--- START ---

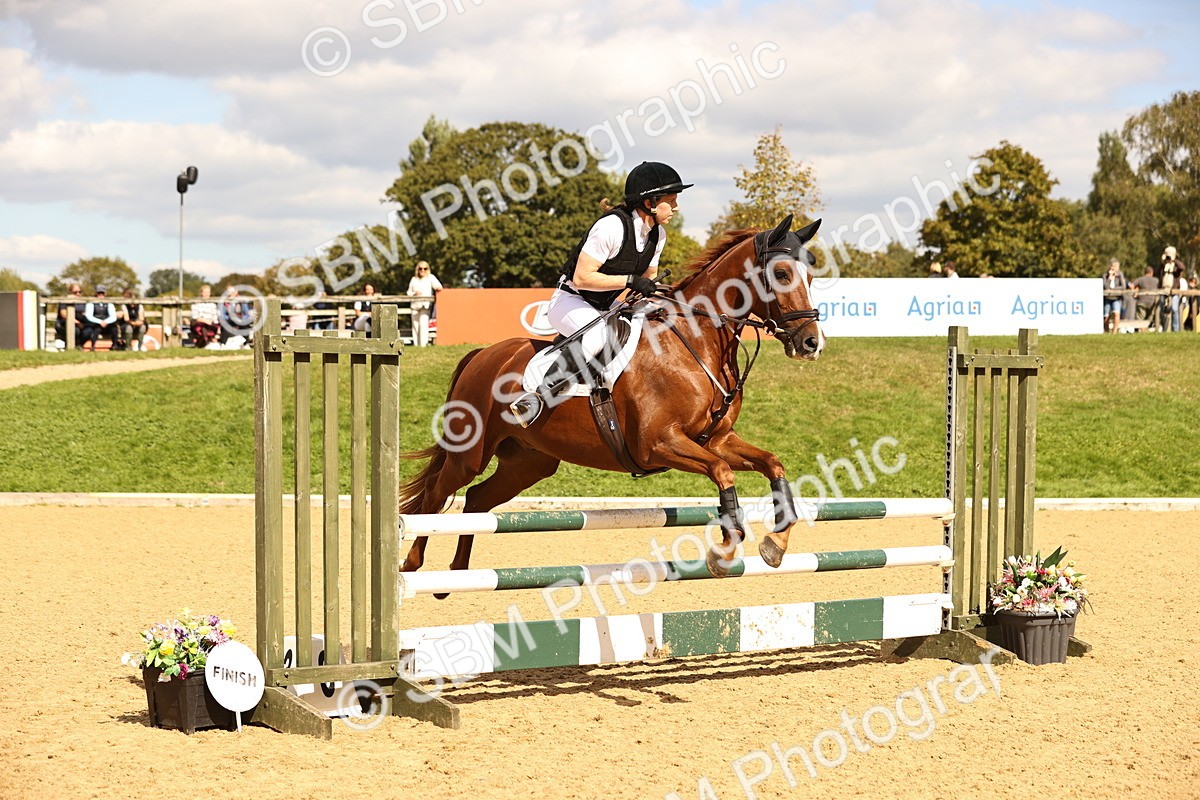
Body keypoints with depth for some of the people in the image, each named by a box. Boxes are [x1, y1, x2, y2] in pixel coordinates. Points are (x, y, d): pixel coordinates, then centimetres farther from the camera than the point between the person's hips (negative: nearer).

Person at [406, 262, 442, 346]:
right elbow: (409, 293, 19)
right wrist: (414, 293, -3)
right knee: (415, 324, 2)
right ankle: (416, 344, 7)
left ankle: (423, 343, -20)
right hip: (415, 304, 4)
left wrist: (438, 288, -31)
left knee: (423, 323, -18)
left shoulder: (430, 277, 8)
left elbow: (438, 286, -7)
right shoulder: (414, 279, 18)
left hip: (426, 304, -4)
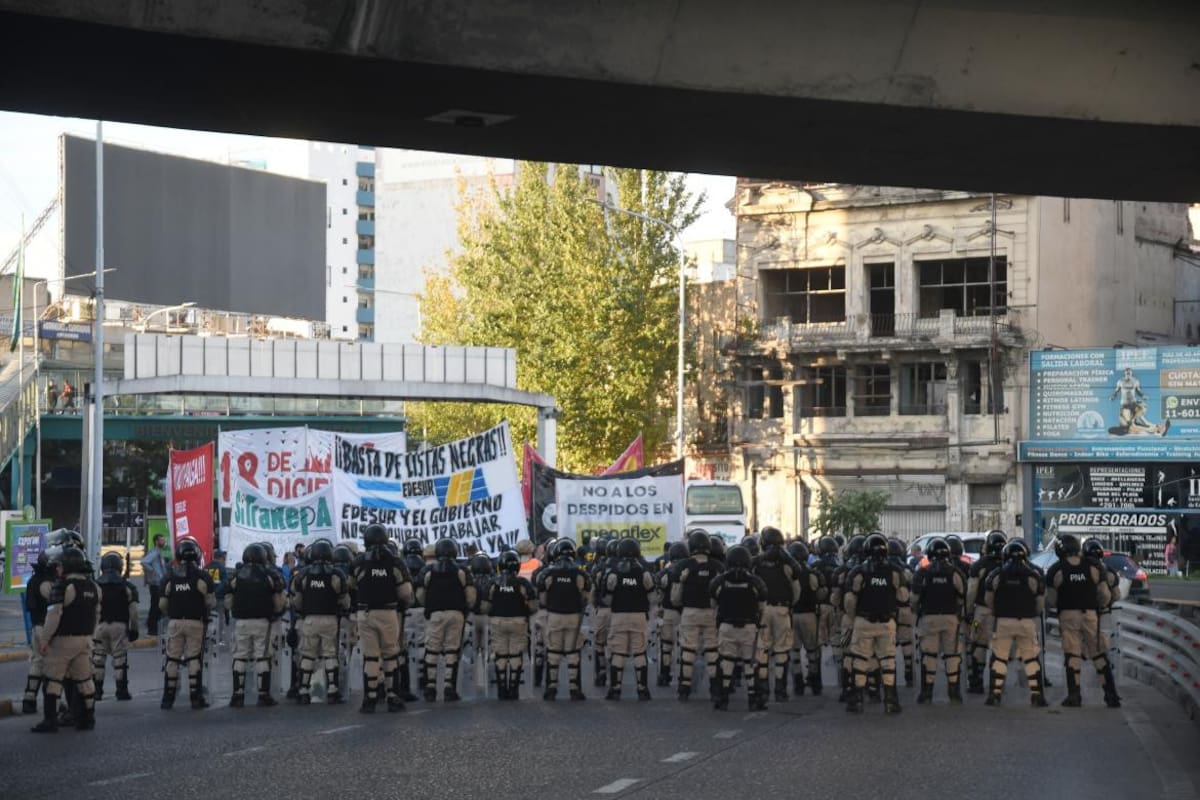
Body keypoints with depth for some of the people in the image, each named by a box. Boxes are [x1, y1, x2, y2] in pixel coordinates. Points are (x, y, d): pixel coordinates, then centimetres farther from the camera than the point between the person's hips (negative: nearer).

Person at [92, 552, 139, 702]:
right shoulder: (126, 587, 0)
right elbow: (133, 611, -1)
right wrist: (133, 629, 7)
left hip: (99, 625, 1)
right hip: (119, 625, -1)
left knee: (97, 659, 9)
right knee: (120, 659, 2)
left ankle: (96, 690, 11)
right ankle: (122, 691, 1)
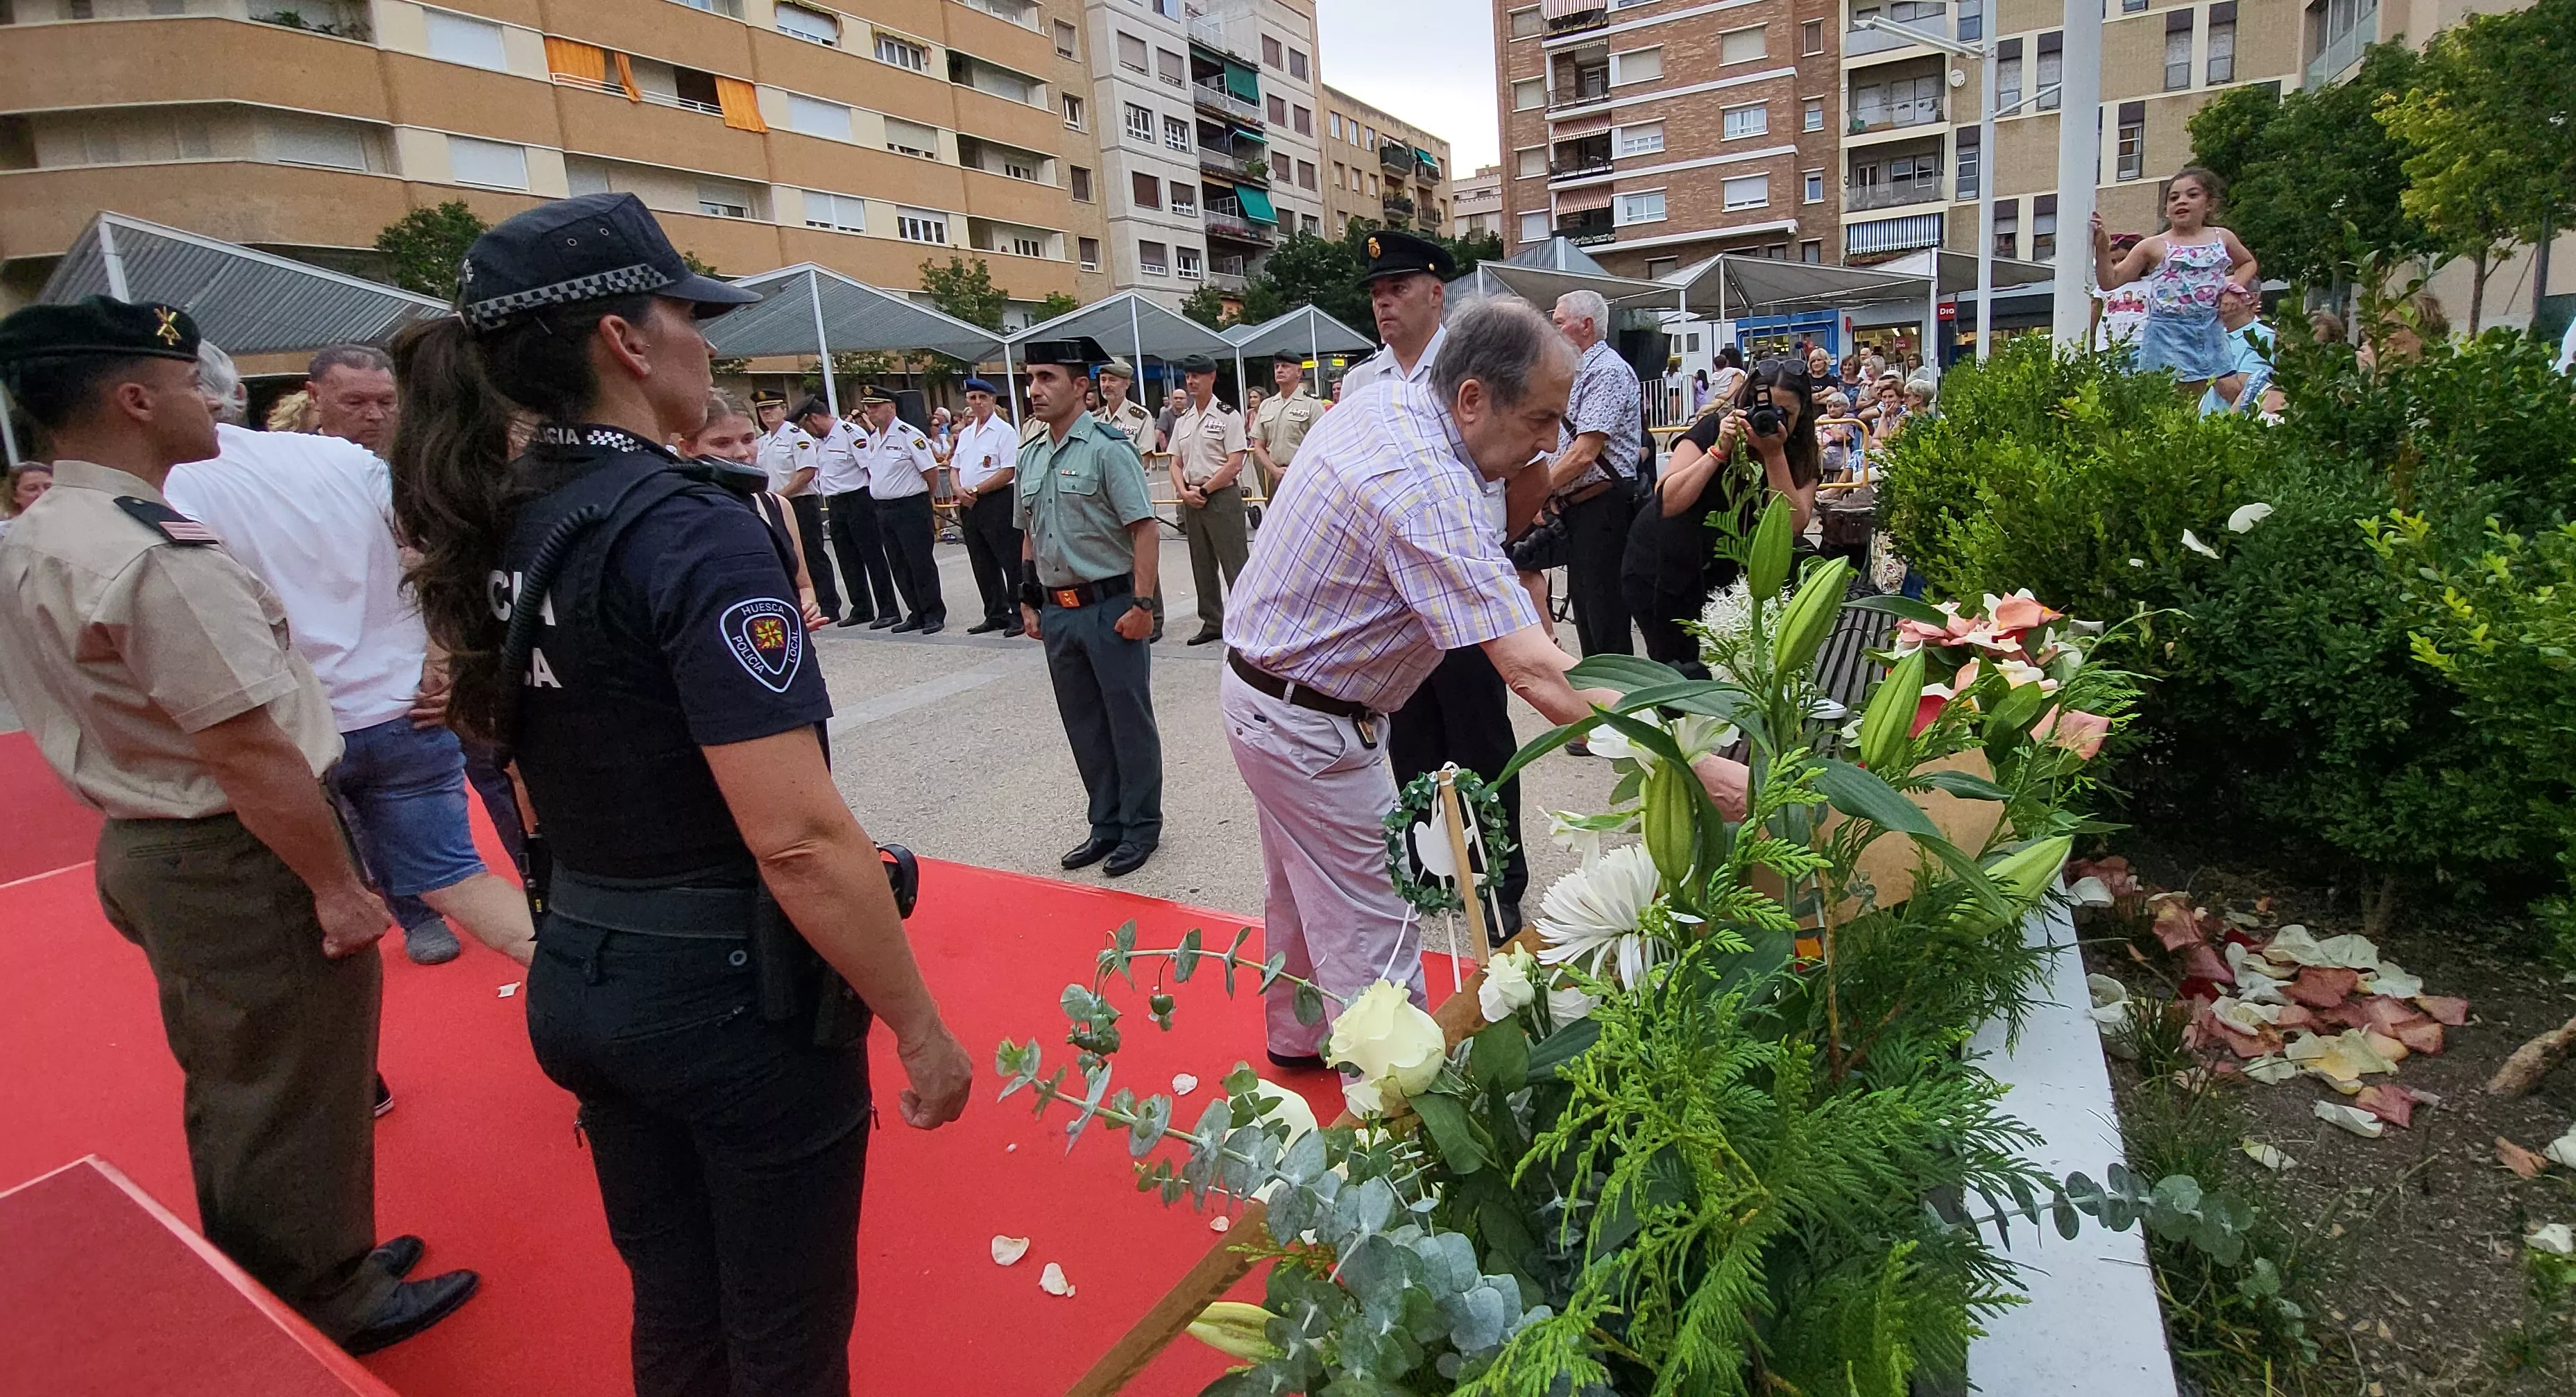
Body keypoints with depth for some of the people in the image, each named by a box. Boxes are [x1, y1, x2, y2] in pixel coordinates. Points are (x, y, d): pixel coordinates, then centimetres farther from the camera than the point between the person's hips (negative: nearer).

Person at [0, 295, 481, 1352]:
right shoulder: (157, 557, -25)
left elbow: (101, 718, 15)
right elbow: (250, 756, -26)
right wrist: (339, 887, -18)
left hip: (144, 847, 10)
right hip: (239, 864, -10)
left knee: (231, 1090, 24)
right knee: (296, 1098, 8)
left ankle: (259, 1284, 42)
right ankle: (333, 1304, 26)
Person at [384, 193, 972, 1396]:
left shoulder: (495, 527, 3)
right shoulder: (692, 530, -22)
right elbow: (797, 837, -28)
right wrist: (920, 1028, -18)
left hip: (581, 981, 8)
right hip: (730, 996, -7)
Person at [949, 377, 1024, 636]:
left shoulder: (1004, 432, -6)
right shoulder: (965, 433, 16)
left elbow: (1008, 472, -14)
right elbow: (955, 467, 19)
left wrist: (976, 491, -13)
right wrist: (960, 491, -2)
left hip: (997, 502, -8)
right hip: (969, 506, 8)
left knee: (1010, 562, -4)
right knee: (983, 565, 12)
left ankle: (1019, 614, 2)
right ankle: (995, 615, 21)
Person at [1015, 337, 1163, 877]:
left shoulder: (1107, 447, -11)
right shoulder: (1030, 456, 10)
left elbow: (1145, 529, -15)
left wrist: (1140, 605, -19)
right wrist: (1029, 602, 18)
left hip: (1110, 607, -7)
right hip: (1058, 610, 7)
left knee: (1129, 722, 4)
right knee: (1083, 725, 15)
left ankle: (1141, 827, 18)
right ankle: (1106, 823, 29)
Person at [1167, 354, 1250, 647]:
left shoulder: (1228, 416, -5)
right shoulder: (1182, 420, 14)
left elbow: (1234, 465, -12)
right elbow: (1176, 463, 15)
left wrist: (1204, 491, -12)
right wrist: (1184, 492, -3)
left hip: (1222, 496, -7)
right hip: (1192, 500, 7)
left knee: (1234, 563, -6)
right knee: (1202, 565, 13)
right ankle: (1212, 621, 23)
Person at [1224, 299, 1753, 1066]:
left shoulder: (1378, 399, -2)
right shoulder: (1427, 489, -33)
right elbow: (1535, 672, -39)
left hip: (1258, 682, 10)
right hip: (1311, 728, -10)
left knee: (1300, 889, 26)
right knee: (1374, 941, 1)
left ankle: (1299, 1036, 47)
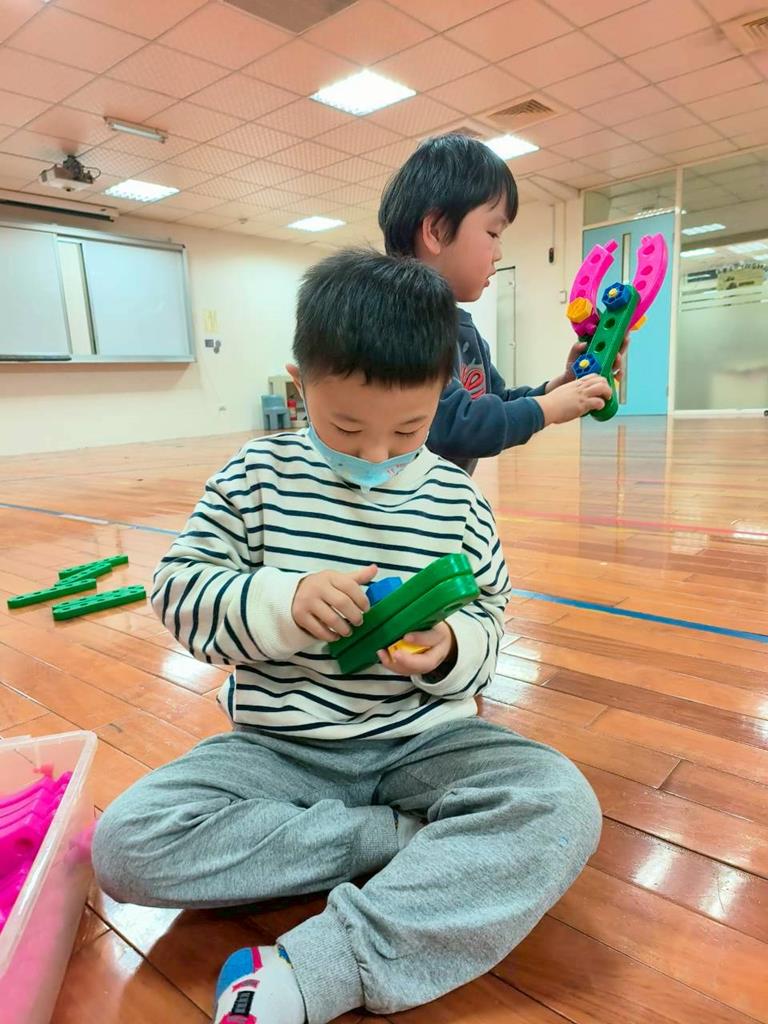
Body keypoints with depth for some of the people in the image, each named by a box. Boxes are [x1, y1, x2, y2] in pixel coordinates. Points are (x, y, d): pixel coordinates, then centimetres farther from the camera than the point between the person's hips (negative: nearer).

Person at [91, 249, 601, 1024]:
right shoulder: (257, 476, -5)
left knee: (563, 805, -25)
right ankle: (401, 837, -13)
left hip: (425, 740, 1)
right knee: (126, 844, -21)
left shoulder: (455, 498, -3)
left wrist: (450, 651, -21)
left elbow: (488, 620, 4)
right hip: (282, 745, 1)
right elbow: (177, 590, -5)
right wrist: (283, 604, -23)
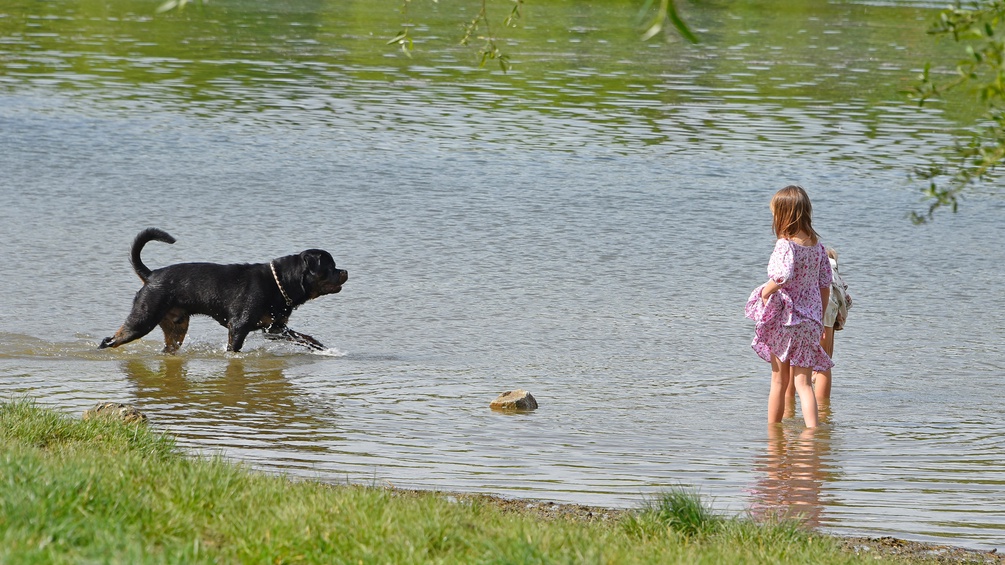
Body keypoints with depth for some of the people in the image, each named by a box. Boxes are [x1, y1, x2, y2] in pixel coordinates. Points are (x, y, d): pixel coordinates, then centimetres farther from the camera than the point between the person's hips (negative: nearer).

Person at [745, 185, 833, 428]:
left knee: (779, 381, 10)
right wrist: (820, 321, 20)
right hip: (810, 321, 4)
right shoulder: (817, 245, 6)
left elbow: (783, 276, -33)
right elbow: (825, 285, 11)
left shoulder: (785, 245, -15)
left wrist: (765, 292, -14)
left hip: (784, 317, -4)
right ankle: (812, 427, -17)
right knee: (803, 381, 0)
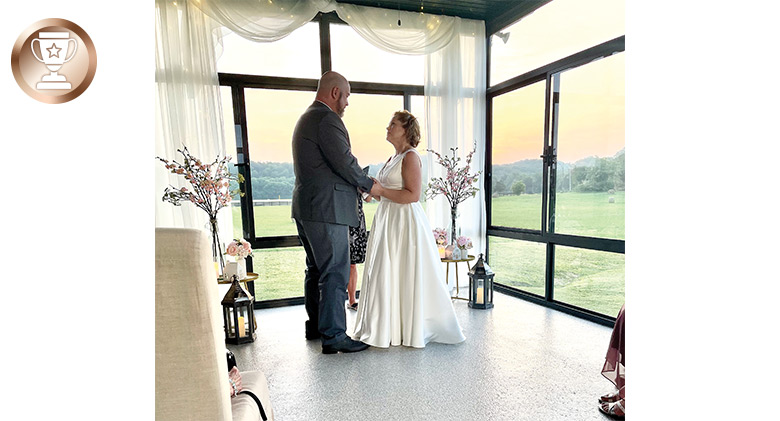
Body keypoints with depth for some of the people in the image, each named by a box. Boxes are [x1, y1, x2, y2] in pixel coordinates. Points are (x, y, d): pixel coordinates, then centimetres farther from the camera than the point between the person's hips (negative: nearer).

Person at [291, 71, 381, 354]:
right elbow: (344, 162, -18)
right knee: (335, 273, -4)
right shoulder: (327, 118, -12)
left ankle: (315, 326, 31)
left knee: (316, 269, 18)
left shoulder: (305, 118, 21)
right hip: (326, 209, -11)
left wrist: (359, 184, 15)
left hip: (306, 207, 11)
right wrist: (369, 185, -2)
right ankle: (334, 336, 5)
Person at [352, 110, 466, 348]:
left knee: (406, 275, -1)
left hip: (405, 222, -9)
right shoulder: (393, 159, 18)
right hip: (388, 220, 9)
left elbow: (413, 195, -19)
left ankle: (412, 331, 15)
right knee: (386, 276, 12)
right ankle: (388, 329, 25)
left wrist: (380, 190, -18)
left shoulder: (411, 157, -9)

--- END ---

Copy out the lines from the one containing "right shoulder: (965, 433, 16)" through the one containing "left ankle: (1299, 1036, 47)", inclusive, word for word from the records above.

right shoulder: (965, 433, 16)
left elbow: (1008, 472, -14)
right elbow: (955, 467, 19)
left wrist: (976, 491, -13)
right wrist: (960, 491, -2)
left hip: (997, 502, -8)
right hip: (969, 506, 8)
left knee: (1010, 562, -4)
right knee: (983, 565, 12)
left ankle: (1019, 614, 2)
right ankle: (995, 615, 21)
Person at [1015, 337, 1163, 877]:
left shoulder: (1107, 447, -11)
right shoulder: (1030, 456, 10)
left elbow: (1145, 529, -15)
left wrist: (1140, 605, -19)
right wrist: (1029, 602, 18)
left hip: (1110, 607, -7)
right hip: (1058, 610, 7)
left knee: (1129, 722, 4)
right knee: (1083, 725, 15)
left ankle: (1141, 827, 18)
right ankle: (1106, 823, 29)
Person at [1167, 354, 1250, 647]:
left shoulder: (1228, 416, -5)
right shoulder: (1182, 420, 14)
left elbow: (1234, 465, -12)
right elbow: (1176, 463, 15)
left wrist: (1204, 491, -12)
right wrist: (1184, 492, -3)
left hip: (1222, 496, -7)
right hip: (1192, 500, 7)
left knee: (1234, 563, -6)
right knee: (1202, 565, 13)
right ankle: (1212, 621, 23)
Person at [1224, 299, 1753, 1066]:
left shoulder: (1378, 399, -2)
right shoulder: (1427, 489, -33)
right elbow: (1535, 672, -39)
left hip: (1258, 682, 10)
right hip: (1311, 728, -10)
left knee: (1300, 889, 26)
right knee: (1374, 941, 1)
left ankle: (1299, 1036, 47)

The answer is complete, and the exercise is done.